[The data]:

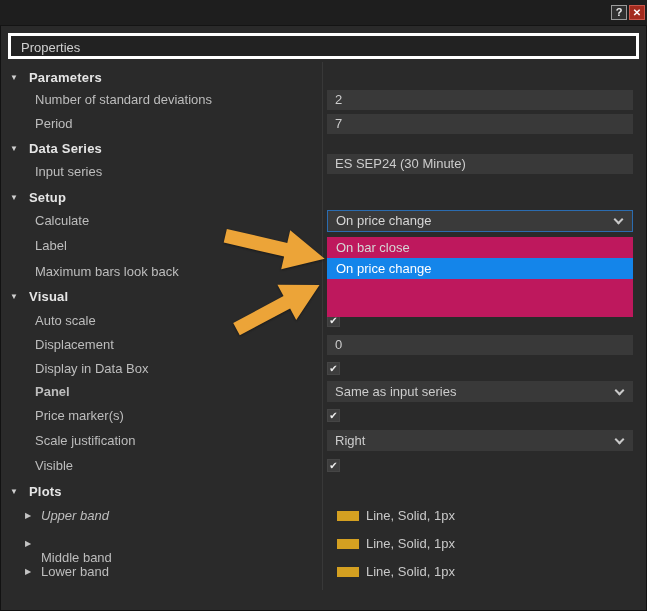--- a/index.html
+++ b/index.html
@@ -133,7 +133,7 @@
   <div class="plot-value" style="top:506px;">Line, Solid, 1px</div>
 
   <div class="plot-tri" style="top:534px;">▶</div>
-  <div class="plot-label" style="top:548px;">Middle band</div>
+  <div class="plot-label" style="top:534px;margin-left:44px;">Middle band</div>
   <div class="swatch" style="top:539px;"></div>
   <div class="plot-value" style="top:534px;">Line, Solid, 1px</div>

[Exercise prompt]:
In the entries above, identify every line with the string "class".

[The answer]:
   <div class="plot-value" style="top:506px;">Line, Solid, 1px</div>
   <div class="plot-tri" style="top:534px;">▶</div>
-  <div class="plot-label" style="top:548px;">Middle band</div>
+  <div class="plot-label" style="top:534px;margin-left:44px;">Middle band</div>
   <div class="swatch" style="top:539px;"></div>
   <div class="plot-value" style="top:534px;">Line, Solid, 1px</div>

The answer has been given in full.